When it comes to voice communications, however, the public switched telephone network (PSTN) system has spoiled us. We expect the phones to work — every time. We expect high-quality transmissions. And we expect the connection to stay connected until we choose to disconnect.
The reliability question is the biggest reason that organisations haven't adopted VoIP more quickly. Because it's a real-time application, VoIP is more sensitive to packet loss and other networking problems than most data-oriented applications.
And wireless technologies add another layer of things that can go wrong. RF interference, range limitations, weak signals, and the like can cause a VoIP call to break up or disconnect. Performance and quality problems with a VoIP-over-wireless connection can originate with the network/bandwidth, QoS configuration, or the endpoints (handset or call server).
But tools are available to help troubleshoot VoIP performance problems. For example, enterprises can use AirMagnet's VoFi Analyzer to validate and watch QoS and monitor VoIP calls end to end. Security issuesWireless security concerns have kept many companies from implementing 802.11 networks on their sites, and it's as much of an issue for VoIP as for other applications that transmit over wireless. Because the VoIP packets travel across the airwaves, it's easier for an intruder or attacker to intercept them as they move across the network.
The same security threats exist for wireless VoIP as for wired VoIP — and then some. The same security mechanisms used for wired VoIP — such as IPSec encryption to protect the confidentiality of packets at the network layer, TLS encryption to protect session initiation and secure call traffic at the session layer, and Secure RTP (SRTP) to encrypt the media at the application layer — are all applicable to wireless VoIP as well. But companies need to take additional steps to secure the wireless link itself.

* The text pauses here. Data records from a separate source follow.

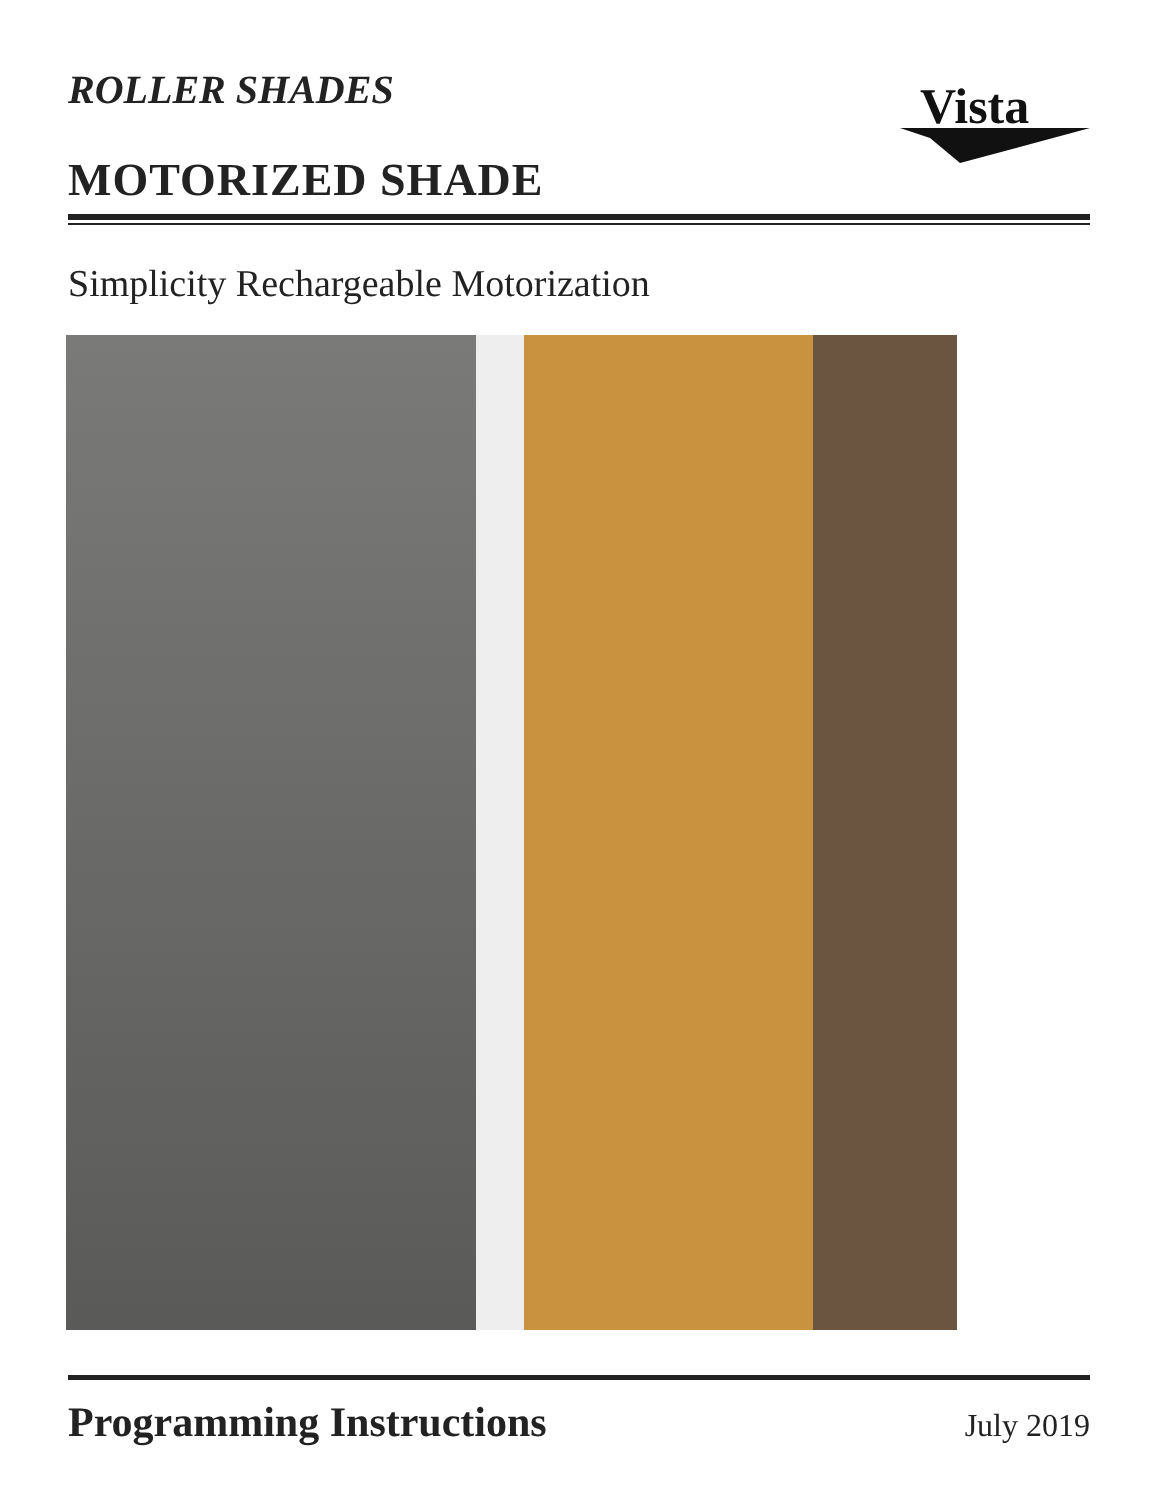ROLLER SHADES
MOTORIZED SHADE
Vista
Simplicity Rechargeable Motorization
Programming Instructions July 2019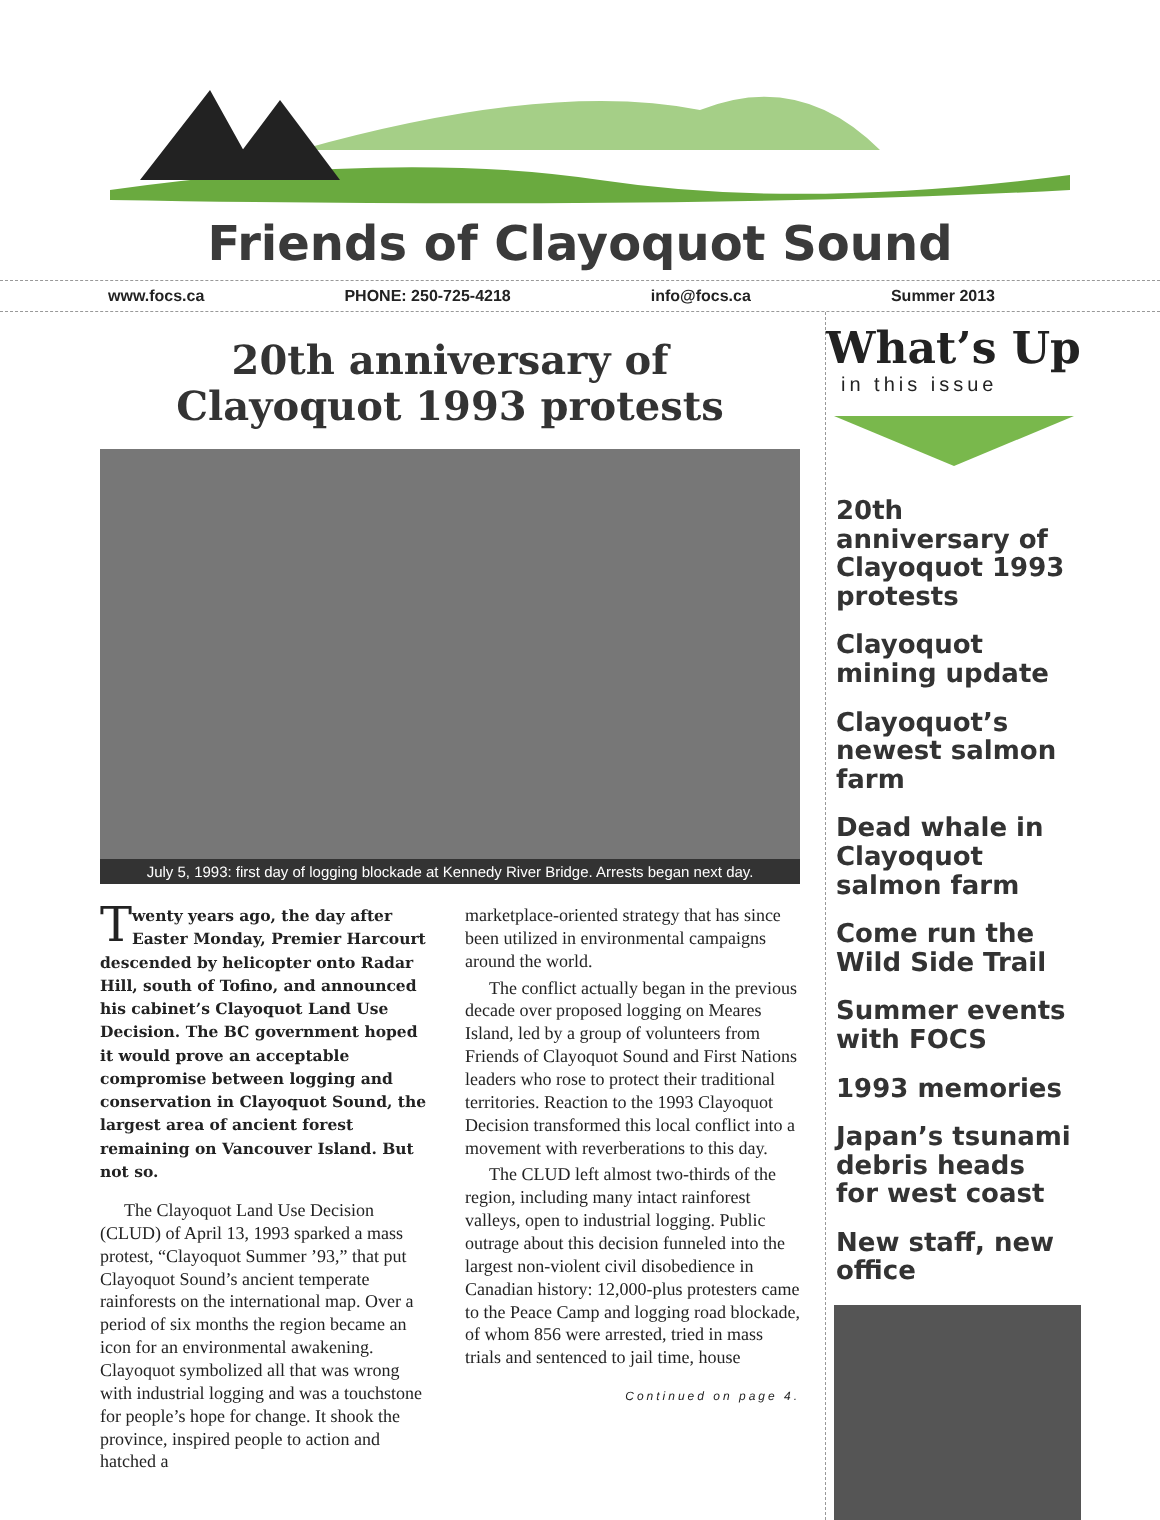Friends of Clayoquot Sound
www.focs.ca PHONE: 250-725-4218 info@focs.ca Summer 2013
20th anniversary of
Clayoquot 1993 protests
July 5, 1993: first day of logging blockade at Kennedy River Bridge. Arrests began next day.
Twenty years ago, the day after Easter Monday, Premier Harcourt descended by helicopter onto Radar Hill, south of Tofino, and announced his cabinet’s Clayoquot Land Use Decision. The BC government hoped it would prove an acceptable compromise between logging and conservation in Clayoquot Sound, the largest area of ancient forest remaining on Vancouver Island. But not so.
The Clayoquot Land Use Decision (CLUD) of April 13, 1993 sparked a mass protest, “Clayoquot Summer ’93,” that put Clayoquot Sound’s ancient temperate rainforests on the international map. Over a period of six months the region became an icon for an environmental awakening. Clayoquot symbolized all that was wrong with industrial logging and was a touchstone for people’s hope for change. It shook the province, inspired people to action and hatched a
marketplace-oriented strategy that has since been utilized in environmental campaigns around the world.
The conflict actually began in the previous decade over proposed logging on Meares Island, led by a group of volunteers from Friends of Clayoquot Sound and First Nations leaders who rose to protect their traditional territories. Reaction to the 1993 Clayoquot Decision transformed this local conflict into a movement with reverberations to this day.
The CLUD left almost two-thirds of the region, including many intact rainforest valleys, open to industrial logging. Public outrage about this decision funneled into the largest non-violent civil disobedience in Canadian history: 12,000-plus protesters came to the Peace Camp and logging road blockade, of whom 856 were arrested, tried in mass trials and sentenced to jail time, house
Continued on page 4.
What’s Up
in this issue
20th anniversary of Clayoquot 1993 protests
Clayoquot mining update
Clayoquot’s newest salmon farm
Dead whale in Clayoquot salmon farm
Come run the Wild Side Trail
Summer events with FOCS
1993 memories
Japan’s tsunami debris heads for west coast
New staff, new office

To secure wireless VoIP, organisations need to establish the right policies, use the right security protocols, and select the right equipment. Here are some tips:
- Policies should prohibit "rogue" access points and ensure the authentication and encryption of all VoIP calls using wireless channels.
- Wireless encryption should not be Wired Equivalent Privacy (WEP), which has many known weaknesses, but a stronger wireless encryption method such as Wi-Fi Protected Access (WPA).

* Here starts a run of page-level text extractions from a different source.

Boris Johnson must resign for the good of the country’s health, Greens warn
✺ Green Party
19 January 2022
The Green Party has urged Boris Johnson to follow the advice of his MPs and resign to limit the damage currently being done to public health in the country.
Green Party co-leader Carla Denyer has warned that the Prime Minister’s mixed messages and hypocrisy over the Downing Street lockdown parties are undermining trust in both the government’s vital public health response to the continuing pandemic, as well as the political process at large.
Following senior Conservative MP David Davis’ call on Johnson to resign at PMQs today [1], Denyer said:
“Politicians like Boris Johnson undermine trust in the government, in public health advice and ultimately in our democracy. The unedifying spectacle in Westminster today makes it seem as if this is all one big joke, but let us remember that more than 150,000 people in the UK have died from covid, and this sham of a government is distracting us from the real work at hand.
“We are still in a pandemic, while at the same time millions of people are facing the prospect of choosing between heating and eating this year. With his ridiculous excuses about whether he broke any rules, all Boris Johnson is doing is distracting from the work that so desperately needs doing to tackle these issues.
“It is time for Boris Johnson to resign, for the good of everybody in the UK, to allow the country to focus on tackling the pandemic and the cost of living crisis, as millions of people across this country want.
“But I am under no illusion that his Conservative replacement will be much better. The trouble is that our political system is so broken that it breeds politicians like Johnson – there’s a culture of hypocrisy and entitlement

- When selecting IP phones, use "hard phones" that are less prone to viruses and attacks than "soft phone" software installed on a regular PC operating system, and choose phones that support strong encryption.

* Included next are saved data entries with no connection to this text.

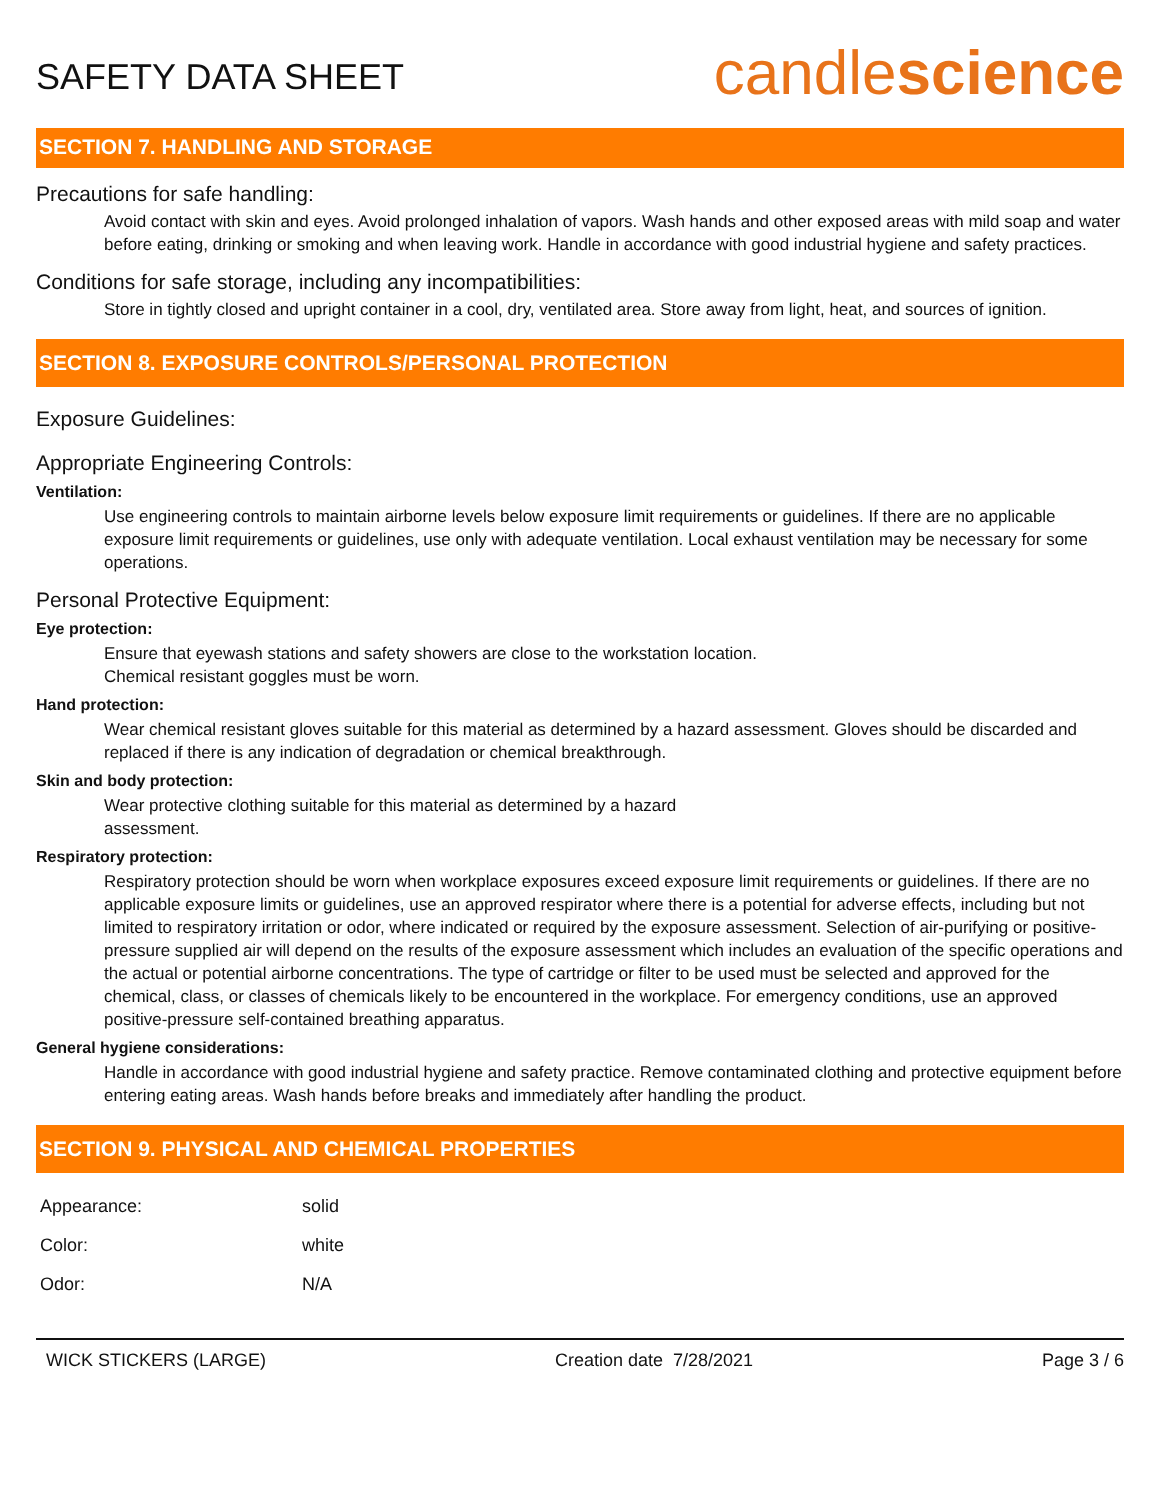SAFETY DATA SHEET
candlescience
SECTION 7. HANDLING AND STORAGE
Precautions for safe handling:
Avoid contact with skin and eyes. Avoid prolonged inhalation of vapors. Wash hands and other exposed areas with mild soap and water before eating, drinking or smoking and when leaving work. Handle in accordance with good industrial hygiene and safety practices.
Conditions for safe storage, including any incompatibilities:
Store in tightly closed and upright container in a cool, dry, ventilated area. Store away from light, heat, and sources of ignition.
SECTION 8. EXPOSURE CONTROLS/PERSONAL PROTECTION
Exposure Guidelines:
Appropriate Engineering Controls:
Ventilation:
Use engineering controls to maintain airborne levels below exposure limit requirements or guidelines. If there are no applicable exposure limit requirements or guidelines, use only with adequate ventilation. Local exhaust ventilation may be necessary for some operations.
Personal Protective Equipment:
Eye protection:
Ensure that eyewash stations and safety showers are close to the workstation location.
Chemical resistant goggles must be worn.
Hand protection:
Wear chemical resistant gloves suitable for this material as determined by a hazard assessment. Gloves should be discarded and replaced if there is any indication of degradation or chemical breakthrough.
Skin and body protection:
Wear protective clothing suitable for this material as determined by a hazard
assessment.
Respiratory protection:
Respiratory protection should be worn when workplace exposures exceed exposure limit requirements or guidelines. If there are no applicable exposure limits or guidelines, use an approved respirator where there is a potential for adverse effects, including but not limited to respiratory irritation or odor, where indicated or required by the exposure assessment. Selection of air-purifying or positive-pressure supplied air will depend on the results of the exposure assessment which includes an evaluation of the specific operations and the actual or potential airborne concentrations. The type of cartridge or filter to be used must be selected and approved for the chemical, class, or classes of chemicals likely to be encountered in the workplace. For emergency conditions, use an approved positive-pressure self-contained breathing apparatus.
General hygiene considerations:
Handle in accordance with good industrial hygiene and safety practice. Remove contaminated clothing and protective equipment before entering eating areas. Wash hands before breaks and immediately after handling the product.
SECTION 9. PHYSICAL AND CHEMICAL PROPERTIES
| Appearance: | solid |
| Color: | white |
| Odor: | N/A |
WICK STICKERS (LARGE) Creation date 7/28/2021 Page 3 / 6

The next natural step in network convergence is the combination of VoIP and wireless networking technologies, which have the potential to dramatically lower the cost of anywhere/anytime telephone service. While there are some obstacles to implementing wireless VoIP — primarily issues of reliability/performance and security — there are steps companies can take to improve performance, increase security, and make VoIP over wireless a viable option for your organisation.